Now she’s looking forward to the event, though she doesn’t yet know how much Rock will switch up his standard set for a country crowd. He doesn’t let the band in on the plan until a day or two before the show.

“I’m sure he’s got all kinds of things up his sleeve,” she says.

Curfman says she’s heard from “a couple hundred people” who will make a special trip to see her Friday.

Lynda Smith, manager of Marguerite’s Music in Moorhead is hoping to be one of those to catch the set. She’s known Curfman since the singer was an

11-year-old shopping for guitar gear and getting lessons at Marguerite’s.

“We’re extremely proud of her,” Smith says. “It’s fun to see her getting into the big leagues.”

Back to the blues?

Moving into the big leagues comes with a price.

In February, Curfman released her third album, “What You’re Getting Into,” and had a tour planned, but had to scratch that to join Rock on the road.

While she’s put the tour on hold, she feels her time in the Twisted Brown Trucker Band will only enhance her own career.
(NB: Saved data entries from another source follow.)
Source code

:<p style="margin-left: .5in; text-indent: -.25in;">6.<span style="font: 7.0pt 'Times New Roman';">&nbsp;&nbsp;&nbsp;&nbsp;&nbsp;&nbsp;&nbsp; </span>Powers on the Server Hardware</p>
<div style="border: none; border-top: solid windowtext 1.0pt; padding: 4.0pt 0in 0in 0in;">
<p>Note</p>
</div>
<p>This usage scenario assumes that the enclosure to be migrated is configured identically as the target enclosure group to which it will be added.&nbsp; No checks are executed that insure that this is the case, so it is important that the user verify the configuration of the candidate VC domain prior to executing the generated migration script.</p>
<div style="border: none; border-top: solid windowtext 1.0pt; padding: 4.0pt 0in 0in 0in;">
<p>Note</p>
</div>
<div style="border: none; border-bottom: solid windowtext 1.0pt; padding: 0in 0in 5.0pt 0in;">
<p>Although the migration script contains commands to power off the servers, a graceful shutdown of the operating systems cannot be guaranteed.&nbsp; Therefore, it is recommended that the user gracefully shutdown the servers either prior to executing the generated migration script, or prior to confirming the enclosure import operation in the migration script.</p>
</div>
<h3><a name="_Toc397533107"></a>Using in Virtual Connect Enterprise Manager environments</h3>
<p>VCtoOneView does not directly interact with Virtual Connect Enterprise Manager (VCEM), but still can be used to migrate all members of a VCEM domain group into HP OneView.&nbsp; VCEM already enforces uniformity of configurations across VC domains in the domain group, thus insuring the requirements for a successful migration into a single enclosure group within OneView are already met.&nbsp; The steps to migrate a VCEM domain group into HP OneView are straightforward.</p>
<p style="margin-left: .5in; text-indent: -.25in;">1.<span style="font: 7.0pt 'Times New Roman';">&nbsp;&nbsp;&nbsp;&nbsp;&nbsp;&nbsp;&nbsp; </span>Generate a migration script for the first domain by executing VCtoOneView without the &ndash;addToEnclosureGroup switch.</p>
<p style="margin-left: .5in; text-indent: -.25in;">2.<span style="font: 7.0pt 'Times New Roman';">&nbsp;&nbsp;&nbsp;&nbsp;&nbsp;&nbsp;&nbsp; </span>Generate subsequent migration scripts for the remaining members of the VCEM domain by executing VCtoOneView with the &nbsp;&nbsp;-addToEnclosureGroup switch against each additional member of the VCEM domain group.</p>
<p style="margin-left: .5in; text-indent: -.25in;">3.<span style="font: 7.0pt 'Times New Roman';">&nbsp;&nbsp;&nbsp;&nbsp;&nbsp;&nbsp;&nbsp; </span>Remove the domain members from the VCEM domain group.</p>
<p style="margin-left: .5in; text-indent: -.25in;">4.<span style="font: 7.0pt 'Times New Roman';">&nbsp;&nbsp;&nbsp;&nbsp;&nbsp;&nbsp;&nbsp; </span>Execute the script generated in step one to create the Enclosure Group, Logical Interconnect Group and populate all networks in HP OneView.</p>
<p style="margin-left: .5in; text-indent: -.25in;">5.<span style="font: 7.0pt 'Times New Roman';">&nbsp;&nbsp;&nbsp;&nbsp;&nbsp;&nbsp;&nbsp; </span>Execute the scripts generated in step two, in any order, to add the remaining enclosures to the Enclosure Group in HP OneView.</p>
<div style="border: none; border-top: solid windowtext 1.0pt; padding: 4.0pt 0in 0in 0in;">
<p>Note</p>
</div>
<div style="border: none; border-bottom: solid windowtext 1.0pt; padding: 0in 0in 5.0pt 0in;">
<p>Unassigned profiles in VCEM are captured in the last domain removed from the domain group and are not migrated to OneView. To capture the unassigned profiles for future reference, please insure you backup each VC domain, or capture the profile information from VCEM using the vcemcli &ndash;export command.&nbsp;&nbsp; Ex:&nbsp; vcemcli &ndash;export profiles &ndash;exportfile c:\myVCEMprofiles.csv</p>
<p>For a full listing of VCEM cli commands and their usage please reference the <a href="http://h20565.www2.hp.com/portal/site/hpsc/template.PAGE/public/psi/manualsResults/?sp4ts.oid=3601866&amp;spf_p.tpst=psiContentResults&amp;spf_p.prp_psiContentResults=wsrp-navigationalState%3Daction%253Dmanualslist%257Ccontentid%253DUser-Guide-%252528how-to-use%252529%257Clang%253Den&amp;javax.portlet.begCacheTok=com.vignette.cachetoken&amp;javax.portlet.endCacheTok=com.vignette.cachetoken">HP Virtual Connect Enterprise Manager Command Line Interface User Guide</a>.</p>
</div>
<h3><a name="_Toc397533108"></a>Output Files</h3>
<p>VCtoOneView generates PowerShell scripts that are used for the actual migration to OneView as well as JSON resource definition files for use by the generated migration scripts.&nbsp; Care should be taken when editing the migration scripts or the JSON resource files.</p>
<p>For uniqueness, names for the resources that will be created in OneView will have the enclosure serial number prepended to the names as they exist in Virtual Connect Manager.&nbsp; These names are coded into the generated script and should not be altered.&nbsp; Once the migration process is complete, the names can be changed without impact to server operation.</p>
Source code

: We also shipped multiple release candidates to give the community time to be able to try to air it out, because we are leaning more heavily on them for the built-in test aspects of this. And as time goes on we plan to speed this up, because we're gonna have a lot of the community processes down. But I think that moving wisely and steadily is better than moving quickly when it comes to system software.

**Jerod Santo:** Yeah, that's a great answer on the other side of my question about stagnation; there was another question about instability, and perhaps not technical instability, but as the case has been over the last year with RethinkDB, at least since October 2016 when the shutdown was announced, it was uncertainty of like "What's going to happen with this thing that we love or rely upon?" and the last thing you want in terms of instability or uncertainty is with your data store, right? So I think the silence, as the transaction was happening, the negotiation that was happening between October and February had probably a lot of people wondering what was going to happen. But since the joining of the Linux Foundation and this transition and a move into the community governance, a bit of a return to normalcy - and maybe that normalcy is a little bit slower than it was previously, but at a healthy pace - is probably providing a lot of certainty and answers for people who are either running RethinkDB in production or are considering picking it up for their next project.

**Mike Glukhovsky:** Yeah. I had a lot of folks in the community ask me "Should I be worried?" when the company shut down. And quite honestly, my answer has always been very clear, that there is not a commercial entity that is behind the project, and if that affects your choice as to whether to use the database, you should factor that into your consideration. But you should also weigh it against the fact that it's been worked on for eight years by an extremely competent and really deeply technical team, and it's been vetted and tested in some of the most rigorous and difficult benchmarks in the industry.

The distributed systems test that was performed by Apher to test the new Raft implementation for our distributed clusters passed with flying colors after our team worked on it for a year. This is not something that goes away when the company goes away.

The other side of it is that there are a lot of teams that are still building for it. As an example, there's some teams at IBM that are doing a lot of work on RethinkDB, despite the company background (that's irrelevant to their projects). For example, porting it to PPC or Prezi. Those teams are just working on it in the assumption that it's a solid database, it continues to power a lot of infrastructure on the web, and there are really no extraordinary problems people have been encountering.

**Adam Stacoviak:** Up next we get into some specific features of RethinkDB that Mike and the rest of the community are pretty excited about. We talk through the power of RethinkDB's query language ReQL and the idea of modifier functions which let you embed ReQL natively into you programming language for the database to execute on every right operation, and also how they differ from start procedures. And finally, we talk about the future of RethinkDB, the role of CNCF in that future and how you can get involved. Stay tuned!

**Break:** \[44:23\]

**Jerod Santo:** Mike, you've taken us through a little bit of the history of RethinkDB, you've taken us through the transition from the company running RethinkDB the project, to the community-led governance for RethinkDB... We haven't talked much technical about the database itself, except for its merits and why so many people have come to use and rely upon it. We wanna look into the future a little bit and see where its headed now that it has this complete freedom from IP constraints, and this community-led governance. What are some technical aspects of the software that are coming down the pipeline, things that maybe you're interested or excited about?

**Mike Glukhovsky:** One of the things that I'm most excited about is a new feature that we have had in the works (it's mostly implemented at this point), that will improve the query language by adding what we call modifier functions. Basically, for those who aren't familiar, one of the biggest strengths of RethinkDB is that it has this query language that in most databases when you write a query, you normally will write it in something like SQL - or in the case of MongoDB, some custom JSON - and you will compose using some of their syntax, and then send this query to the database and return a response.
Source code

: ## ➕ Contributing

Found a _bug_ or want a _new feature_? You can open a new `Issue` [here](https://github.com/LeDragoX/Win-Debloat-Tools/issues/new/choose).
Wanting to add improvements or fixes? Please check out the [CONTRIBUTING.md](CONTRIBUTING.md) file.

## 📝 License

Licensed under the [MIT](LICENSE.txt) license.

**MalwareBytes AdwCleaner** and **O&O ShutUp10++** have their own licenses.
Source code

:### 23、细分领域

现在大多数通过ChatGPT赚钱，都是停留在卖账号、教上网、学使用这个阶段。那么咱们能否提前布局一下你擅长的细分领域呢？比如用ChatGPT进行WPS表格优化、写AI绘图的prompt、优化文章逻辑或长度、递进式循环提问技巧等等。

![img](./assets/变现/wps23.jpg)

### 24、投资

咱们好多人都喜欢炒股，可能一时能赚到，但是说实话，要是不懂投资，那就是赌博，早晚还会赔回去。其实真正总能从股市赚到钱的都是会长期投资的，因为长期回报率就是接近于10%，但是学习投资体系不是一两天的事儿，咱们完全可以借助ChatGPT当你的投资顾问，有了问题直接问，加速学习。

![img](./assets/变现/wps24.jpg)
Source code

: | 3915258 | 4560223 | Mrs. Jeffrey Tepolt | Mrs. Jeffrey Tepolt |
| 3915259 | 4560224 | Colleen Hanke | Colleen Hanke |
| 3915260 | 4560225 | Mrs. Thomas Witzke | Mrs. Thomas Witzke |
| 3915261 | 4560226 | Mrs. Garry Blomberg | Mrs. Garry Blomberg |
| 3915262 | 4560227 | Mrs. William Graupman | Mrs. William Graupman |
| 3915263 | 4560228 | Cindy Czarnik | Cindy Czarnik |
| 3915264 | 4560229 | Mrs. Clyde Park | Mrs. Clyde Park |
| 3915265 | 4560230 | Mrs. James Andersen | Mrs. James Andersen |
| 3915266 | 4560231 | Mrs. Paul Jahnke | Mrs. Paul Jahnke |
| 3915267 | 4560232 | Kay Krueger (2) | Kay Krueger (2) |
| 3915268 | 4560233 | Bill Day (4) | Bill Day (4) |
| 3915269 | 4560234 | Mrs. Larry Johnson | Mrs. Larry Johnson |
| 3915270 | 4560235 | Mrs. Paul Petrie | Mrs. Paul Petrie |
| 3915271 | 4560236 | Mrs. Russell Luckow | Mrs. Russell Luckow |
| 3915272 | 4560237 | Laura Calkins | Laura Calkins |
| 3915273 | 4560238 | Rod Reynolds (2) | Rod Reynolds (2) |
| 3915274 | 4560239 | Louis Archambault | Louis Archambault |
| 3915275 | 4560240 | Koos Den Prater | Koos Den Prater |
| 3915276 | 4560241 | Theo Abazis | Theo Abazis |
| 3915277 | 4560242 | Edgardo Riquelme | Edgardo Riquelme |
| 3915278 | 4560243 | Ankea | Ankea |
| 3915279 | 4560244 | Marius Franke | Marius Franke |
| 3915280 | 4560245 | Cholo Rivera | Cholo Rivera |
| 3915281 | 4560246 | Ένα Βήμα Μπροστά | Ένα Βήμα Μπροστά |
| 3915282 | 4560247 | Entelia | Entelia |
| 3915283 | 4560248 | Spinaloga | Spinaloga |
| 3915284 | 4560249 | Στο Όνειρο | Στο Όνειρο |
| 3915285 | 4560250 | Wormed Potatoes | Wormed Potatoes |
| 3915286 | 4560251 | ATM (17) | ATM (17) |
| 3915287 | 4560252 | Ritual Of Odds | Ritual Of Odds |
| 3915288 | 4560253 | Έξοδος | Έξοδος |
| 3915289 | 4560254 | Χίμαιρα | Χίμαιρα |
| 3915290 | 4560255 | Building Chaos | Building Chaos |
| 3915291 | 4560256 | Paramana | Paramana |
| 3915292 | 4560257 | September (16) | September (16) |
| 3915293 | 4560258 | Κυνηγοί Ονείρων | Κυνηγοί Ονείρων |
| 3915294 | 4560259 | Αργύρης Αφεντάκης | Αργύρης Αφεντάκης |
“The biggest thing for me is just the showmanship he has,” she says of Kid Rock. “I can’t imagine anyone seeing him play and not appreciating it, even if it isn’t necessarily the kind of music you listen to. It’s such a pleasure to be able to watch him every night.”

She’s equally as high about Rock’s new album, “Born Free,” due out Sept. 7, even though the Twisted band didn’t record with Rock. Producer Rick Rubin assembled an all-star group featuring singer/guitarist James Hetfield of Metallica, Red Hot Chili Peppers drummer Chad Smith, country singer Martina McBride and rapper T.I. “It’s definitely a more mature album,” Curfman says. “I can’t wait for people to hear it.”

While she’s still filling orders online through her website, www.shannon

curfman.com, for her own CDs – which she signs before sending – Curfman sees her new job as a working vacation.

“It’s a really nice break. I’ve been the boss since I was 11. There’s a lot of pressure that comes along with that and way too much work when you’re self-employed,” she says. “I’ve always had an issue being able to balance work hours. With my own record company, I’m still working at 12 or 1 in the morning. Now I don’t have to do that.”

But isn’t she chomping at the bit to get back in the spotlight and play her own tunes?

“Not really,” she says with a laugh. “I’m really not trying to look too far ahead. I’m just having a blast being out here.”